Recorrido: Ministério Público e assistente B.
Assunto: Omissão, na acusação, do local onde foi praticado o crime. Aplicação da lei penal de Macau. Artigo 339.º, n.º 1, do Código de Processo Penal. Relegar a decisão sobre a jurisdição dos tribunais de Macau para a sentença.
Data do Acórdão: 22 de Janeiro de 2016.
Juízes: Viriato Manuel Pinheiro de Lima (Relator), Song Man Lei e Sam Hou Fai.
SUMÁRIO
I – A omissão, na acusação, do local onde foi praticado o crime de falsificação, é susceptível de ser suprida na sentença, desde que, oportunamente, se tenha dado cumprimento ao disposto no artigo 339.º, n.º 1, do Código de Processo Penal, se tal for relevante para aplicação da lei penal de Macau, face ao disposto no artigo 4.º do Código Penal.
II – Havendo controvérsia sobre se o crime foi praticado em Macau, deve a decisão sobre a jurisdição dos tribunais de Macau ser relegada para a sentença, após produção de prova na audiência de julgamento.
O Relator,
Viriato Manuel Pinheiro de Lima

ACORDAM NO TRIBUNAL DE ÚLTIMA INSTÂNCIA DA REGIÃO ADMINISTRATIVA ESPECIAL DE MACAU:
  
I – Relatório
O Ex.mo Juiz do 4.º Juízo Criminal do Tribunal Judicial de Base (TJB), por despacho de 19 de Janeiro de 2015, decidiu:
1 – Convolar a acusação da arguida A da prática de um crime de falsificação de documento de especial valor, previsto e punível pelos artigos 244.º n.º 1, alíneas a) e b) e 245.º do Código Penal e de um crime de uso de documento falso, previsto e punível pelos artigos 244.º, n.º 1, alínea c) e 245.º do Código Penal, para a prática de um crime de falsificação de documento de especial valor, previsto e punível pelos artigos 244.º n.º 1, alíneas a) e b) e 245.º do Código Penal, por existência de concurso aparente de normas;
2 - Declarar a incompetência do Tribunal de Macau quanto ao julgamento dos factos de falsificação de documento de especial valor, porque ocorridos em Hong Kong, por não verificação das condições da aplicação da lei de Macau reguladas no artigo 5.º do Código Penal, e o consequente arquivamento dos autos nos termos do artigo 22.º, n.º 3, do Código de Processo Penal.
Recorreram o Ministério Público e o assistente B para o Tribunal de Segunda Instância (TSI), que, por Acórdão de 25 de Junho de 2015, revogou o despacho recorrido e determinou o julgamento pelos dois crimes da acusação, tendo entendido que na acusação não se refere que a falsificação do testamento (o documento em causa) ocorreu em Hong Kong e que, mesmo que os tribunais de Macau não fossem competentes para o julgamento dos factos praticados em Hong Kong, relativos à falsificação do documento, sempre teria a arguida de ser julgada pelo uso do documento falso, factos ocorridos em Macau.

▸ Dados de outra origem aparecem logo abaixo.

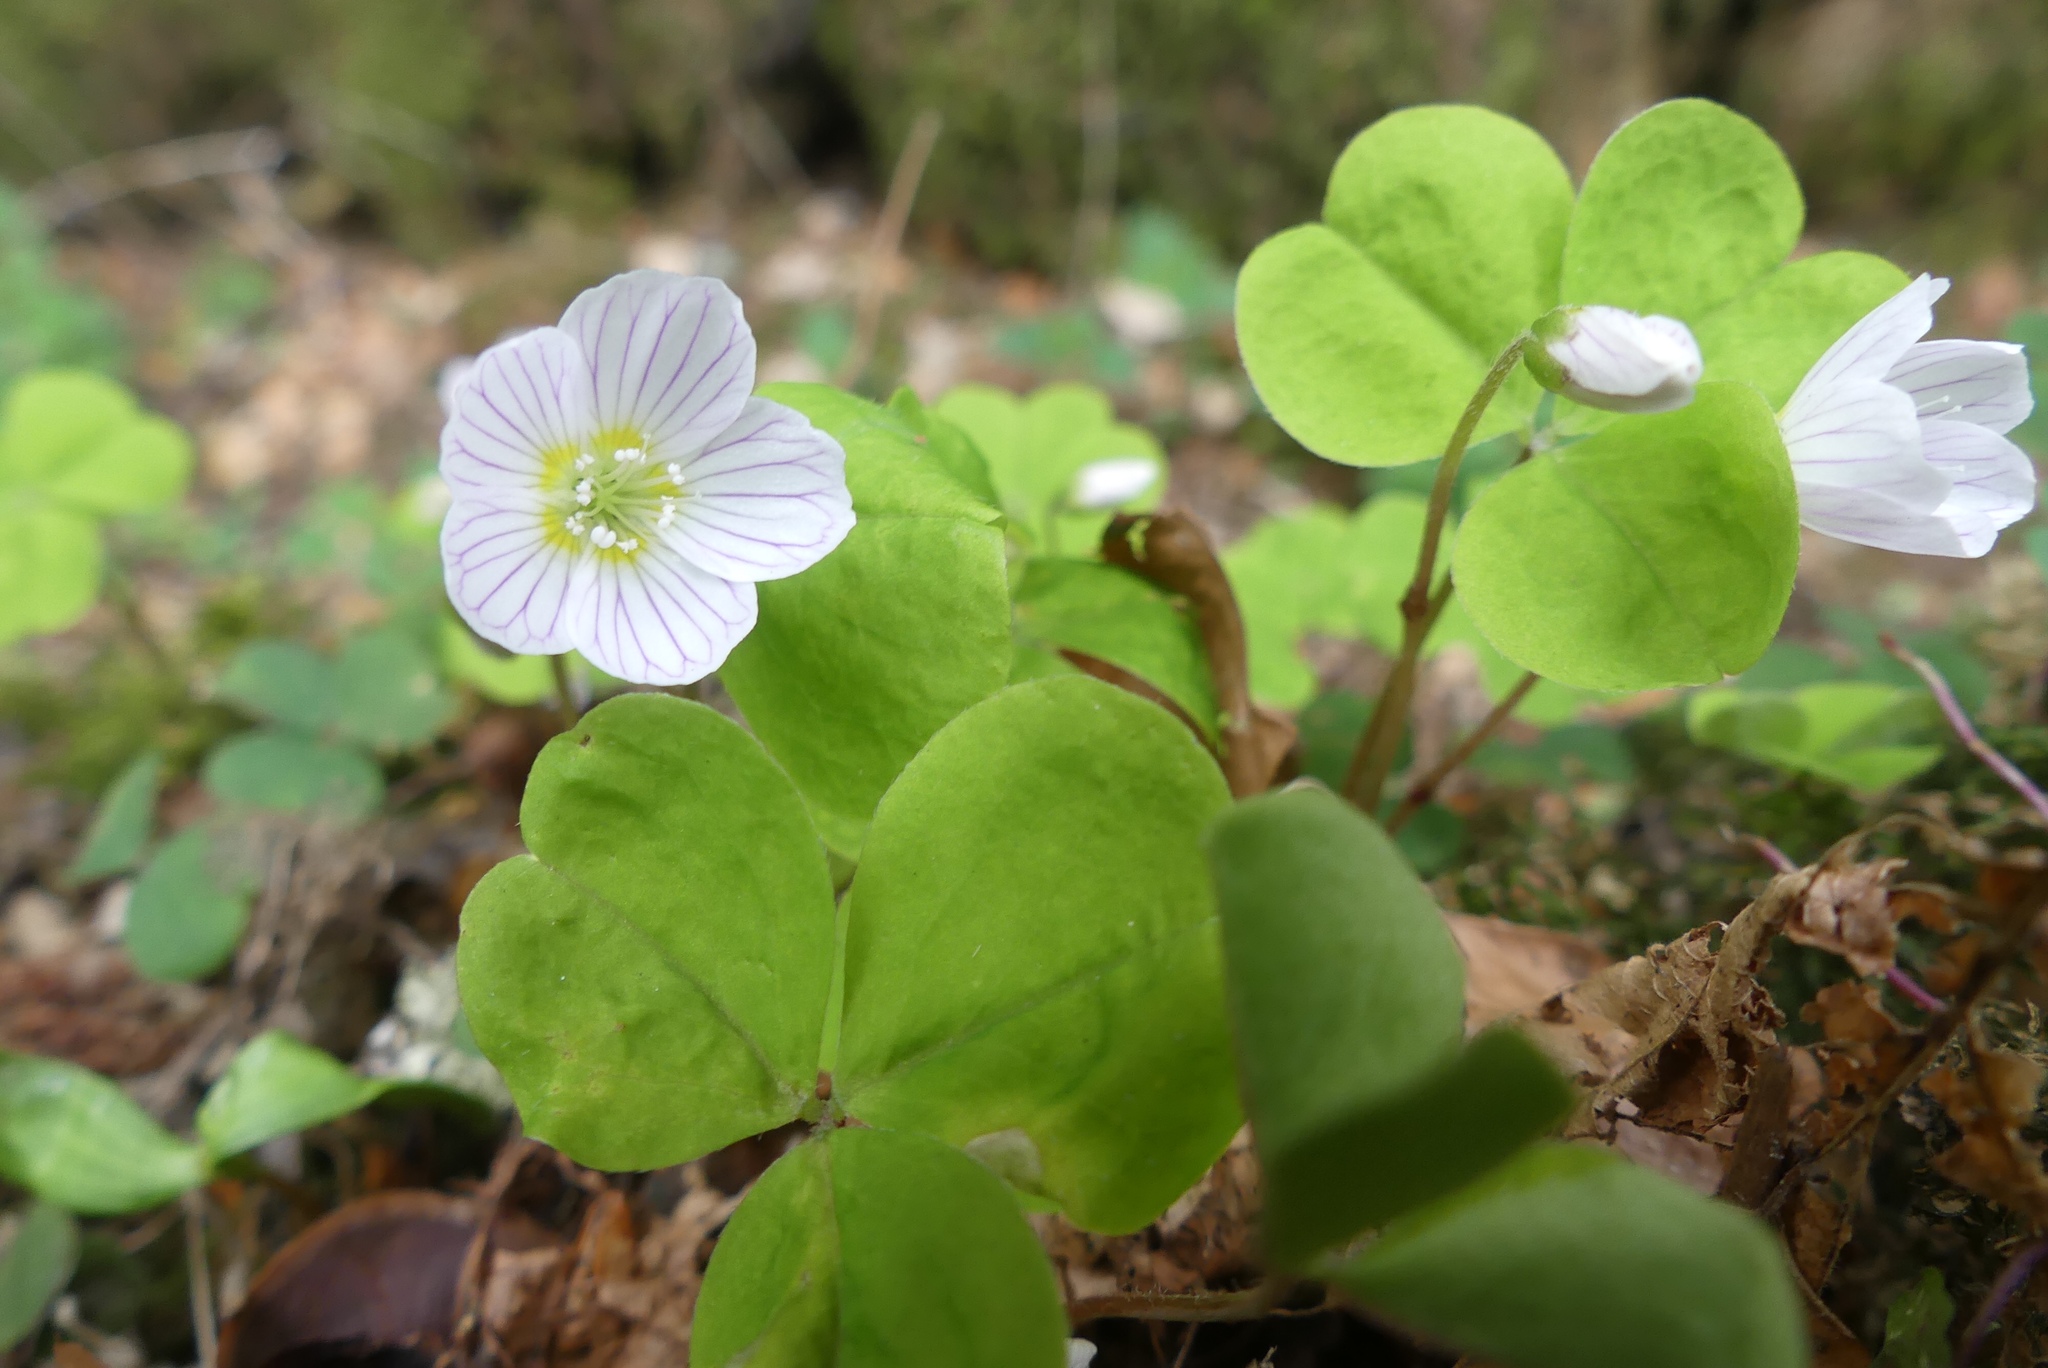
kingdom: Plantae
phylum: Tracheophyta
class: Magnoliopsida
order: Oxalidales
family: Oxalidaceae
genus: Oxalis
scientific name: Oxalis acetosella
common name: Wood-sorrel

Mais decidiu o acórdão recorrido ter sido prematura a convolação operada.
Recorre, agora, a arguida A, para este Tribunal de Última Instância (TUI), suscitando as seguintes questões e/ou argumentos:
- Nenhum resultado típico do crime de falsificação de documento de especial valor, previsto e punível pelos artigos 244.º, n.º 1, alíneas a), b) ou c) e 245.º do Código Penal, ocorreu ou se produziu em Macau.
- Quanto ao decidido sobre a prematura convolação da qualificação jurídico-penal feita no despacho de fls. 2618-2620 v. do Tribunal Judicial de Base, impõe-se dizer que tal entendimento do Tribunal a quo não reflecte o sentido e alcance das normas que impõem tal dever de convolução em tempo útil, ou seja, antes do julgamento, e se afasta do que tem sido decidido no TSI sobre o princípio da economia processual e da proibição de actos inúteis no processo penal.

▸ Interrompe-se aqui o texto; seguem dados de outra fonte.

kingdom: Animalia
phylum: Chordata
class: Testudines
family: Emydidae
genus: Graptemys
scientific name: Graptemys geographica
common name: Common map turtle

- Por outro lado, não há qualquer perigo de no caso concreto se deixar impune a alegada conduta delituosa praticada em Macau: uso do documento falsificado.
- Como resulta dos autos, o arguido C foi julgado e absolvido, por decisão transitada em julgado, no processo CR1-09-0203-PCC, dos crimes de falsificação e de uso de documento de especial valor ( certidão de fls. 2613 a 2617).
- O despacho de fls. 495 do Ex.mo Delegado do Procurador sobre o arquivamento do inquérito por inadmissibilidade do procedimento criminal pressupõe que a procuração de fls. 192-194 foi lavrada por instrumento público no Consulado-Geral de Portugal em Hong Kong pelo Cônsul-Geral D no exercício de funções consulares.
- O mesmo é pressuposto da acusação pública, quando imputa à arguida a prática do crime de falsificação na modalidade prevista na alínea b) do n.º 1 do artigo 244.º do Código Penal, ou seja, quando a acusa de fazer constar falsamente de documento facto juridicamente relevante.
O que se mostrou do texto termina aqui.